═══ LISTED RECORDS ═══

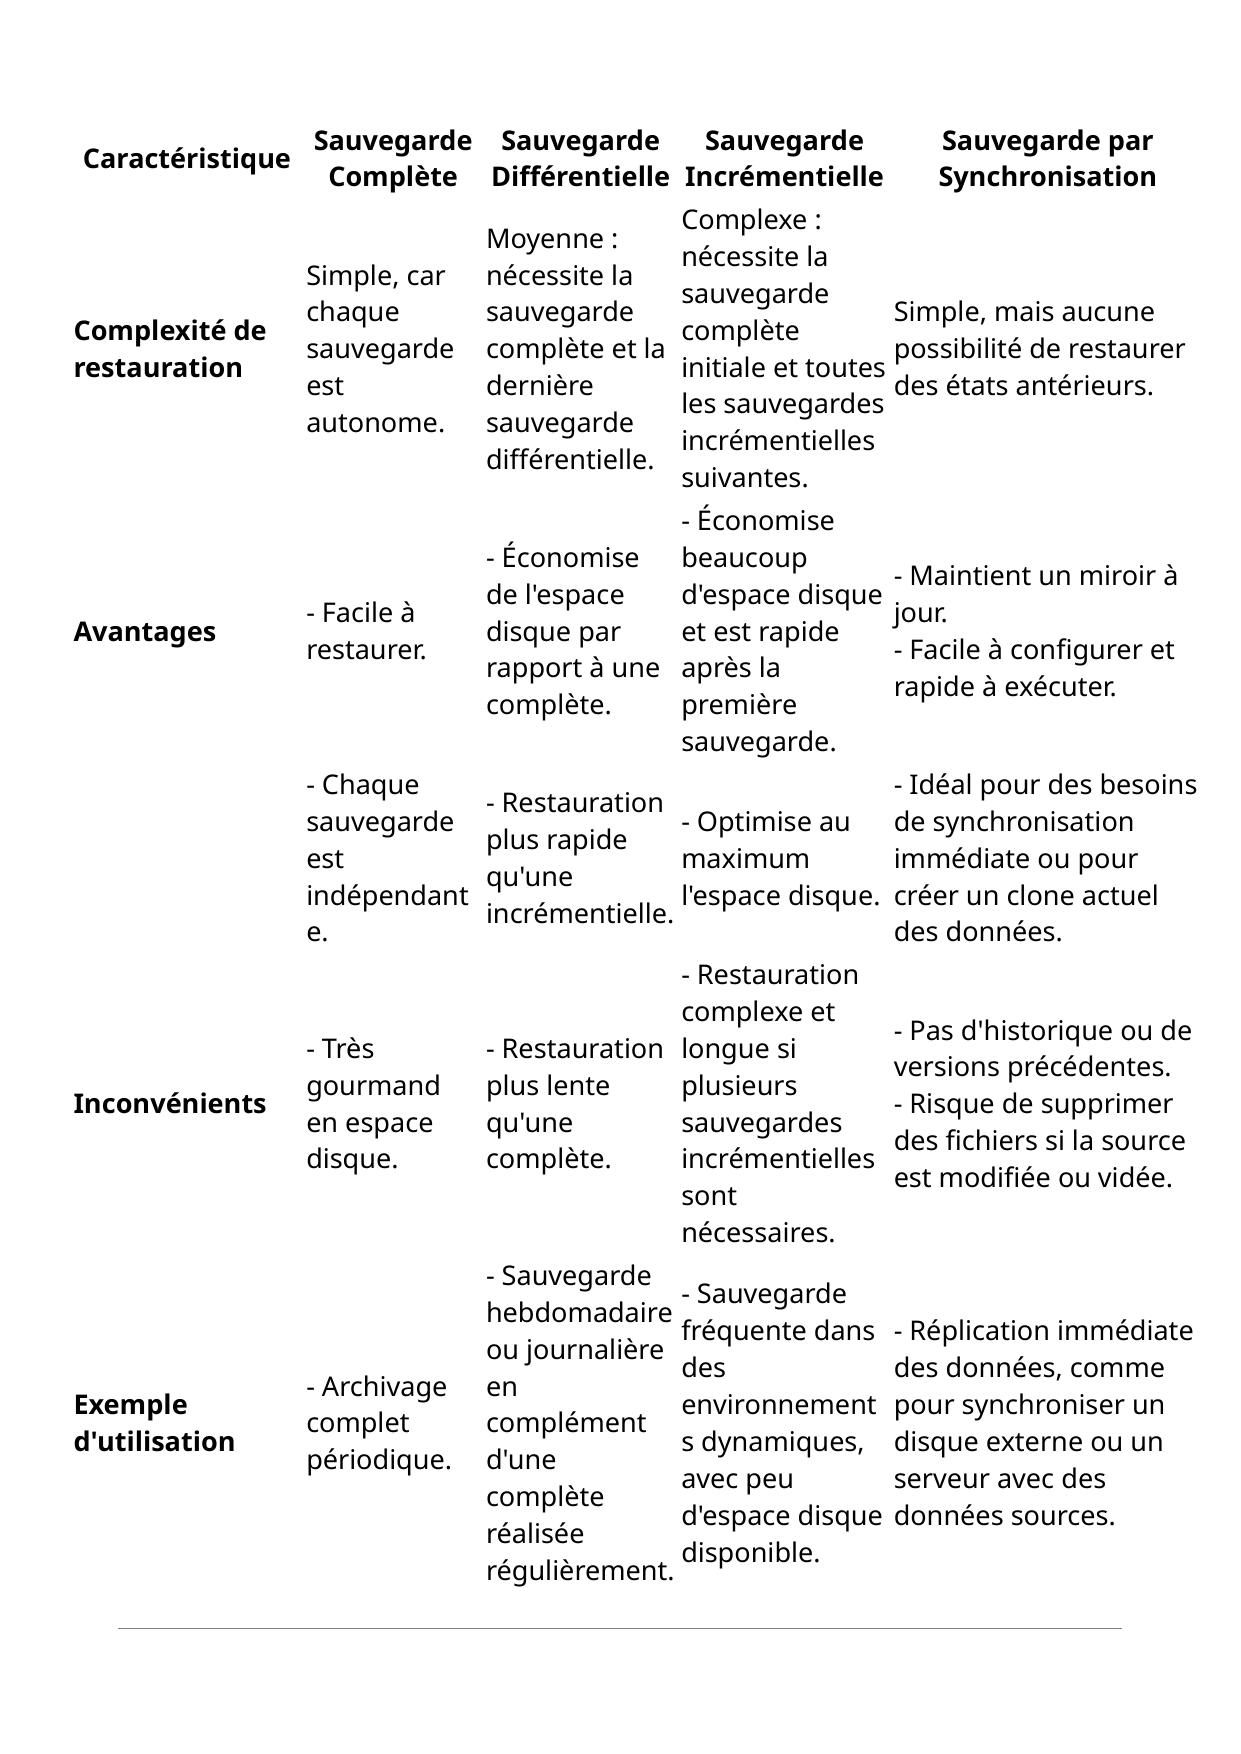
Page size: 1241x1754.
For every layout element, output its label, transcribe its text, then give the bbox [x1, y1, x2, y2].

table_cell - Archivage complet périodique. [303, 1254, 483, 1591]
table_header Sauvegarde par Synchronisation [891, 118, 1205, 198]
table_header Sauvegarde Complète [303, 118, 483, 198]
table_cell Complexe : nécessite la sauvegarde complète initiale et toutes les sauvegardes incrémentielles suivantes. [678, 198, 891, 498]
table_cell - Sauvegarde hebdomadaire ou journalière en complément d'une complète réalisée régulièrement. [483, 1254, 678, 1591]
table_cell Avantages [70, 499, 303, 762]
table_cell - Restauration plus rapide qu'une incrémentielle. [483, 763, 678, 953]
table_cell - Sauvegarde fréquente dans des environnements dynamiques, avec peu d'espace disque disponible. [678, 1254, 891, 1591]
table_header Caractéristique [70, 118, 303, 198]
table_cell Exemple d'utilisation [70, 1254, 303, 1591]
table_cell - Restauration complexe et longue si plusieurs sauvegardes incrémentielles sont nécessaires. [678, 953, 891, 1253]
table_cell - Optimise au maximum l'espace disque. [678, 763, 891, 953]
table_cell Simple, mais aucune possibilité de restaurer des états antérieurs. [891, 198, 1205, 498]
table_cell - Pas d'historique ou de versions précédentes. - Risque de supprimer des fichiers si la source est modifiée ou vidée. [891, 953, 1205, 1253]
table_cell - Économise beaucoup d'espace disque et est rapide après la première sauvegarde. [678, 499, 891, 762]
table_header Sauvegarde Différentielle [483, 118, 678, 198]
table_cell - Chaque sauvegarde est indépendante. [303, 763, 483, 953]
table_cell Moyenne : nécessite la sauvegarde complète et la dernière sauvegarde différentielle. [483, 198, 678, 498]
table_cell - Très gourmand en espace disque. [303, 953, 483, 1253]
table_cell [70, 763, 303, 953]
table_cell - Économise de l'espace disque par rapport à une complète. [483, 499, 678, 762]
table_cell - Maintient un miroir à jour. - Facile à configurer et rapide à exécuter. [891, 499, 1205, 762]
table_cell Complexité de restauration [70, 198, 303, 498]
table_cell - Facile à restaurer. [303, 499, 483, 762]
table_cell Inconvénients [70, 953, 303, 1253]
table_cell - Réplication immédiate des données, comme pour synchroniser un disque externe ou un serveur avec des données sources. [891, 1254, 1205, 1591]
table_header Sauvegarde Incrémentielle [678, 118, 891, 198]
table_cell - Restauration plus lente qu'une complète. [483, 953, 678, 1253]
table_cell Simple, car chaque sauvegarde est autonome. [303, 198, 483, 498]
table_cell - Idéal pour des besoins de synchronisation immédiate ou pour créer un clone actuel des données. [891, 763, 1205, 953]
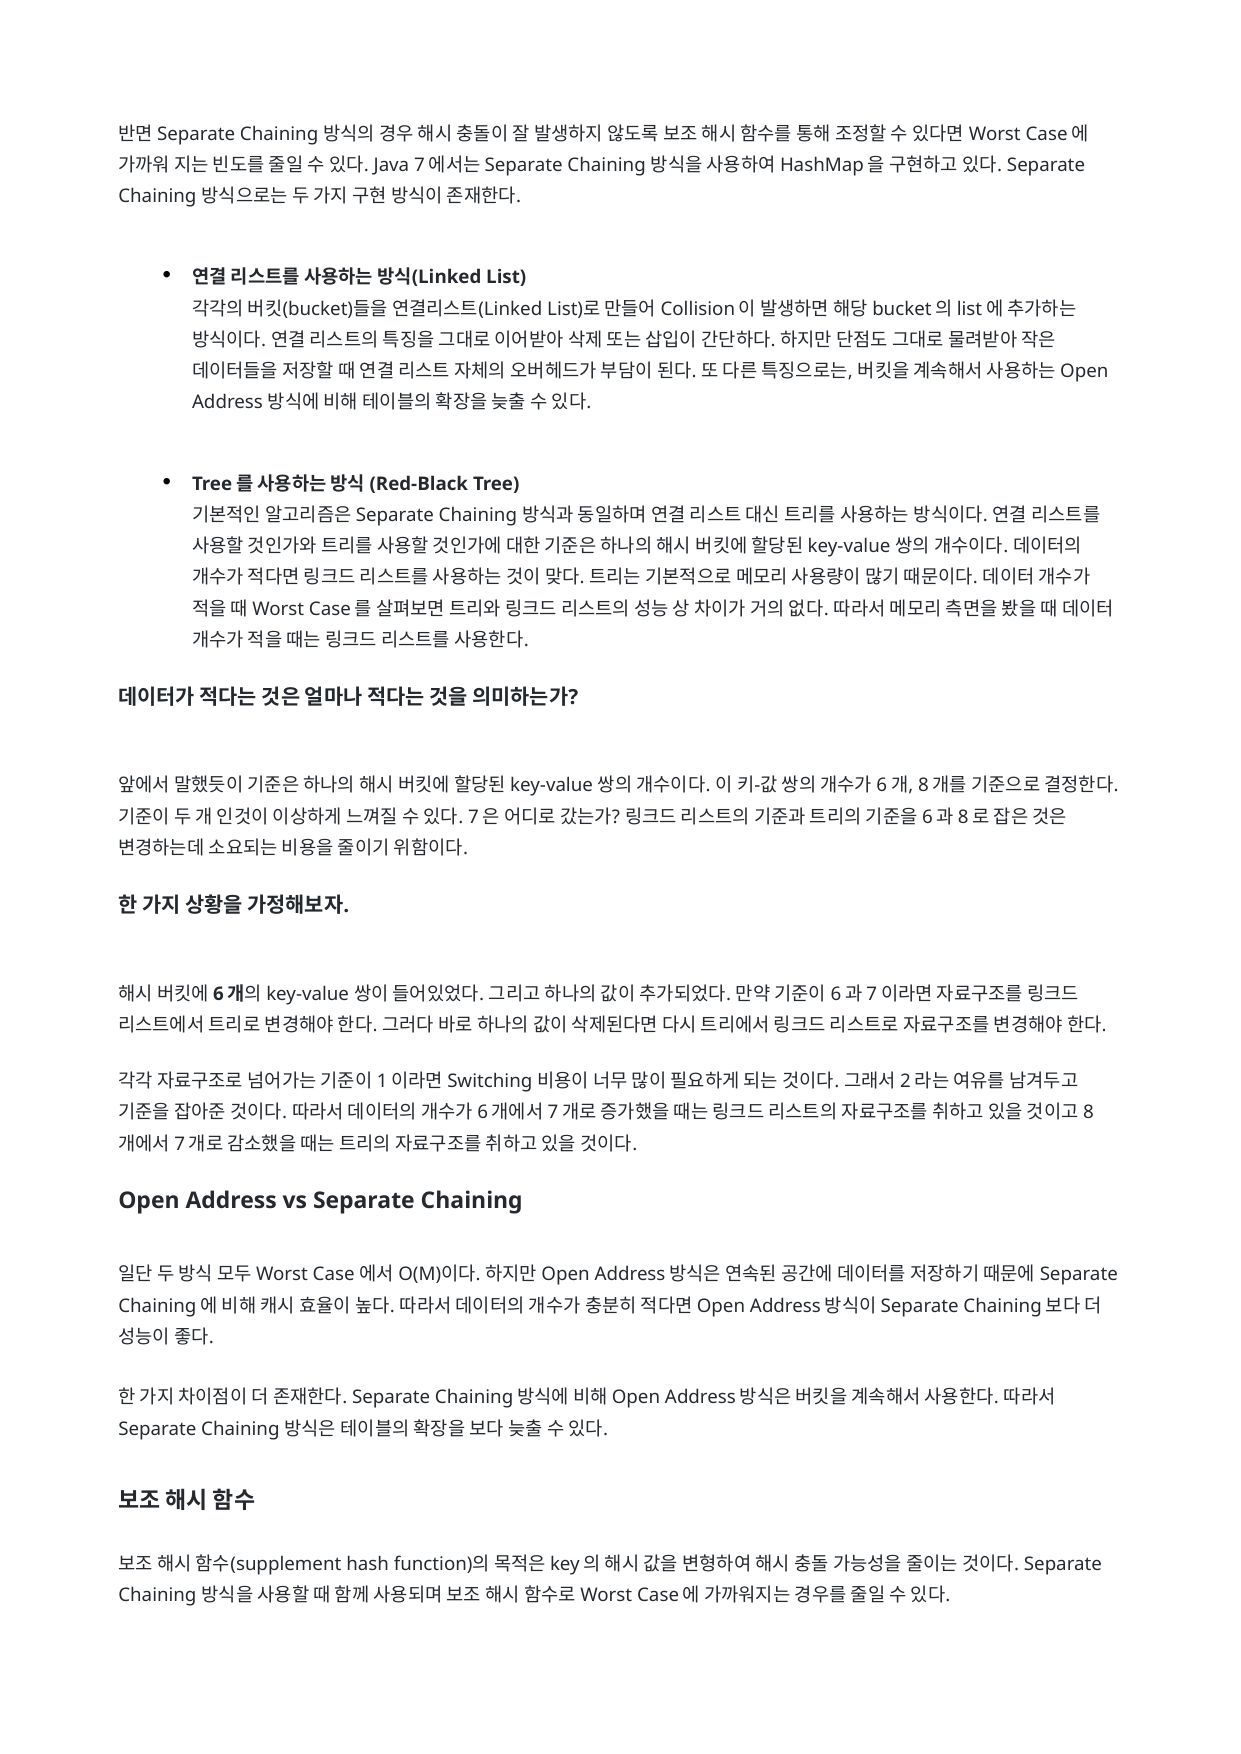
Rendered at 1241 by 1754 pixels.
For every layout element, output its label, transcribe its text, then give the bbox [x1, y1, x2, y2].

text 보조 해시 함수(supplement hash function)의 목적은 key의 해시 값을 변형하여 해시 충돌 가능성을 줄이는 것이다. Separate Chaining 방식을 사용할 때 함께 사용되며 보조 해시 함수로 Worst Case에 가까워지는 경우를 줄일 수 있다. [118, 1548, 1122, 1607]
text 해시 버킷에 6개의 key-value 쌍이 들어있었다. 그리고 하나의 값이 추가되었다. 만약 기준이 6과 7이라면 자료구조를 링크드 리스트에서 트리로 변경해야 한다. 그러다 바로 하나의 값이 삭제된다면 다시 트리에서 링크드 리스트로 자료구조를 변경해야 한다. [118, 948, 1122, 1037]
text 데이터가 적다는 것은 얼마나 적다는 것을 의미하는가? [118, 681, 1122, 711]
text 앞에서 말했듯이 기준은 하나의 해시 버킷에 할당된 key-value 쌍의 개수이다. 이 키-값 쌍의 개수가 6개, 8개를 기준으로 결정한다. 기준이 두 개 인것이 이상하게 느껴질 수 있다. 7은 어디로 갔는가? 링크드 리스트의 기준과 트리의 기준을 6과 8로 잡은 것은 변경하는데 소요되는 비용을 줄이기 위함이다. [118, 740, 1122, 860]
text 한 가지 차이점이 더 존재한다. Separate Chaining방식에 비해 Open Address방식은 버킷을 계속해서 사용한다. 따라서 Separate Chaining 방식은 테이블의 확장을 보다 늦출 수 있다. [118, 1382, 1122, 1440]
subtitle 보조 해시 함수 [118, 1482, 1122, 1515]
list 연결 리스트를 사용하는 방식(Linked List) 각각의 버킷(bucket)들을 연결리스트(Linked List)로 만들어 Collision이 발생하면 해당 bucket의 list에 추가하는 방식이다. 연결 리스트의 특징을 그대로 이어받아 삭제 또는 삽입이 간단하다. 하지만 단점도 그대로 물려받아 작은 데이터들을 저장할 때 연결 리스트 자체의 오버헤드가 부담이 된다. 또 다른 특징으로는, 버킷을 계속해서 사용하는 Open Address 방식에 비해 테이블의 확장을 늦출 수 있다. [162, 262, 1122, 414]
text 한 가지 상황을 가정해보자. [118, 889, 1122, 919]
list Tree를 사용하는 방식 (Red-Black Tree) 기본적인 알고리즘은 Separate Chaining 방식과 동일하며 연결 리스트 대신 트리를 사용하는 방식이다. 연결 리스트를 사용할 것인가와 트리를 사용할 것인가에 대한 기준은 하나의 해시 버킷에 할당된 key-value 쌍의 개수이다. 데이터의 개수가 적다면 링크드 리스트를 사용하는 것이 맞다. 트리는 기본적으로 메모리 사용량이 많기 때문이다. 데이터 개수가 적을 때 Worst Case를 살펴보면 트리와 링크드 리스트의 성능 상 차이가 거의 없다. 따라서 메모리 측면을 봤을 때 데이터 개수가 적을 때는 링크드 리스트를 사용한다. [162, 468, 1122, 652]
text 반면 Separate Chaining 방식의 경우 해시 충돌이 잘 발생하지 않도록 보조 해시 함수를 통해 조정할 수 있다면 Worst Case에 가까워 지는 빈도를 줄일 수 있다. Java 7에서는 Separate Chaining 방식을 사용하여 HashMap을 구현하고 있다. Separate Chaining 방식으로는 두 가지 구현 방식이 존재한다. [118, 118, 1122, 208]
subtitle Open Address vs Separate Chaining [118, 1184, 1122, 1216]
text 각각 자료구조로 넘어가는 기준이 1이라면 Switching 비용이 너무 많이 필요하게 되는 것이다. 그래서 2라는 여유를 남겨두고 기준을 잡아준 것이다. 따라서 데이터의 개수가 6개에서 7개로 증가했을 때는 링크드 리스트의 자료구조를 취하고 있을 것이고 8개에서 7개로 감소했을 때는 트리의 자료구조를 취하고 있을 것이다. [118, 1066, 1122, 1155]
text 일단 두 방식 모두 Worst Case 에서 O(M)이다. 하지만 Open Address방식은 연속된 공간에 데이터를 저장하기 때문에 Separate Chaining에 비해 캐시 효율이 높다. 따라서 데이터의 개수가 충분히 적다면 Open Address방식이 Separate Chaining보다 더 성능이 좋다. [118, 1259, 1122, 1349]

═══

TASK DETAILS -
Rewrite all of the material above with every "table_header" swapped for "column_header", keeping everything else the same and leaving out the pictures.

ANSWER FOR THE TASK -
Page size: 1241x1754.
For every layout element, output its label, transcribe its text, then give the bbox [x1, y1, x2, y2].

table_cell - Archivage complet périodique. [303, 1254, 483, 1591]
column_header Sauvegarde par Synchronisation [891, 118, 1205, 198]
column_header Sauvegarde Complète [303, 118, 483, 198]
table_cell Complexe : nécessite la sauvegarde complète initiale et toutes les sauvegardes incrémentielles suivantes. [678, 198, 891, 498]
table_cell - Sauvegarde hebdomadaire ou journalière en complément d'une complète réalisée régulièrement. [483, 1254, 678, 1591]
table_cell Avantages [70, 499, 303, 762]
table_cell - Restauration plus rapide qu'une incrémentielle. [483, 763, 678, 953]
table_cell - Sauvegarde fréquente dans des environnements dynamiques, avec peu d'espace disque disponible. [678, 1254, 891, 1591]
column_header Caractéristique [70, 118, 303, 198]
table_cell Exemple d'utilisation [70, 1254, 303, 1591]
table_cell - Restauration complexe et longue si plusieurs sauvegardes incrémentielles sont nécessaires. [678, 953, 891, 1253]
table_cell - Optimise au maximum l'espace disque. [678, 763, 891, 953]
table_cell Simple, mais aucune possibilité de restaurer des états antérieurs. [891, 198, 1205, 498]
table_cell - Pas d'historique ou de versions précédentes. - Risque de supprimer des fichiers si la source est modifiée ou vidée. [891, 953, 1205, 1253]
table_cell - Économise beaucoup d'espace disque et est rapide après la première sauvegarde. [678, 499, 891, 762]
column_header Sauvegarde Différentielle [483, 118, 678, 198]
table_cell - Chaque sauvegarde est indépendante. [303, 763, 483, 953]
table_cell Moyenne : nécessite la sauvegarde complète et la dernière sauvegarde différentielle. [483, 198, 678, 498]
table_cell - Très gourmand en espace disque. [303, 953, 483, 1253]
table_cell [70, 763, 303, 953]
table_cell - Économise de l'espace disque par rapport à une complète. [483, 499, 678, 762]
table_cell - Maintient un miroir à jour. - Facile à configurer et rapide à exécuter. [891, 499, 1205, 762]
table_cell Complexité de restauration [70, 198, 303, 498]
table_cell - Facile à restaurer. [303, 499, 483, 762]
table_cell Inconvénients [70, 953, 303, 1253]
table_cell - Réplication immédiate des données, comme pour synchroniser un disque externe ou un serveur avec des données sources. [891, 1254, 1205, 1591]
column_header Sauvegarde Incrémentielle [678, 118, 891, 198]
table_cell - Restauration plus lente qu'une complète. [483, 953, 678, 1253]
table_cell Simple, car chaque sauvegarde est autonome. [303, 198, 483, 498]
table_cell - Idéal pour des besoins de synchronisation immédiate ou pour créer un clone actuel des données. [891, 763, 1205, 953]
Rendered at 1241 by 1754 pixels.
For every layout element, output its label, transcribe its text, then give the bbox [x1, y1, x2, y2].

text 보조 해시 함수(supplement hash function)의 목적은 key의 해시 값을 변형하여 해시 충돌 가능성을 줄이는 것이다. Separate Chaining 방식을 사용할 때 함께 사용되며 보조 해시 함수로 Worst Case에 가까워지는 경우를 줄일 수 있다. [118, 1548, 1122, 1607]
text 해시 버킷에 6개의 key-value 쌍이 들어있었다. 그리고 하나의 값이 추가되었다. 만약 기준이 6과 7이라면 자료구조를 링크드 리스트에서 트리로 변경해야 한다. 그러다 바로 하나의 값이 삭제된다면 다시 트리에서 링크드 리스트로 자료구조를 변경해야 한다. [118, 948, 1122, 1037]
text 데이터가 적다는 것은 얼마나 적다는 것을 의미하는가? [118, 681, 1122, 711]
text 앞에서 말했듯이 기준은 하나의 해시 버킷에 할당된 key-value 쌍의 개수이다. 이 키-값 쌍의 개수가 6개, 8개를 기준으로 결정한다. 기준이 두 개 인것이 이상하게 느껴질 수 있다. 7은 어디로 갔는가? 링크드 리스트의 기준과 트리의 기준을 6과 8로 잡은 것은 변경하는데 소요되는 비용을 줄이기 위함이다. [118, 740, 1122, 860]
text 한 가지 차이점이 더 존재한다. Separate Chaining방식에 비해 Open Address방식은 버킷을 계속해서 사용한다. 따라서 Separate Chaining 방식은 테이블의 확장을 보다 늦출 수 있다. [118, 1382, 1122, 1440]
subtitle 보조 해시 함수 [118, 1482, 1122, 1515]
list 연결 리스트를 사용하는 방식(Linked List) 각각의 버킷(bucket)들을 연결리스트(Linked List)로 만들어 Collision이 발생하면 해당 bucket의 list에 추가하는 방식이다. 연결 리스트의 특징을 그대로 이어받아 삭제 또는 삽입이 간단하다. 하지만 단점도 그대로 물려받아 작은 데이터들을 저장할 때 연결 리스트 자체의 오버헤드가 부담이 된다. 또 다른 특징으로는, 버킷을 계속해서 사용하는 Open Address 방식에 비해 테이블의 확장을 늦출 수 있다. [162, 262, 1122, 414]
text 한 가지 상황을 가정해보자. [118, 889, 1122, 919]
list Tree를 사용하는 방식 (Red-Black Tree) 기본적인 알고리즘은 Separate Chaining 방식과 동일하며 연결 리스트 대신 트리를 사용하는 방식이다. 연결 리스트를 사용할 것인가와 트리를 사용할 것인가에 대한 기준은 하나의 해시 버킷에 할당된 key-value 쌍의 개수이다. 데이터의 개수가 적다면 링크드 리스트를 사용하는 것이 맞다. 트리는 기본적으로 메모리 사용량이 많기 때문이다. 데이터 개수가 적을 때 Worst Case를 살펴보면 트리와 링크드 리스트의 성능 상 차이가 거의 없다. 따라서 메모리 측면을 봤을 때 데이터 개수가 적을 때는 링크드 리스트를 사용한다. [162, 468, 1122, 652]
text 반면 Separate Chaining 방식의 경우 해시 충돌이 잘 발생하지 않도록 보조 해시 함수를 통해 조정할 수 있다면 Worst Case에 가까워 지는 빈도를 줄일 수 있다. Java 7에서는 Separate Chaining 방식을 사용하여 HashMap을 구현하고 있다. Separate Chaining 방식으로는 두 가지 구현 방식이 존재한다. [118, 118, 1122, 208]
subtitle Open Address vs Separate Chaining [118, 1184, 1122, 1216]
text 각각 자료구조로 넘어가는 기준이 1이라면 Switching 비용이 너무 많이 필요하게 되는 것이다. 그래서 2라는 여유를 남겨두고 기준을 잡아준 것이다. 따라서 데이터의 개수가 6개에서 7개로 증가했을 때는 링크드 리스트의 자료구조를 취하고 있을 것이고 8개에서 7개로 감소했을 때는 트리의 자료구조를 취하고 있을 것이다. [118, 1066, 1122, 1155]
text 일단 두 방식 모두 Worst Case 에서 O(M)이다. 하지만 Open Address방식은 연속된 공간에 데이터를 저장하기 때문에 Separate Chaining에 비해 캐시 효율이 높다. 따라서 데이터의 개수가 충분히 적다면 Open Address방식이 Separate Chaining보다 더 성능이 좋다. [118, 1259, 1122, 1349]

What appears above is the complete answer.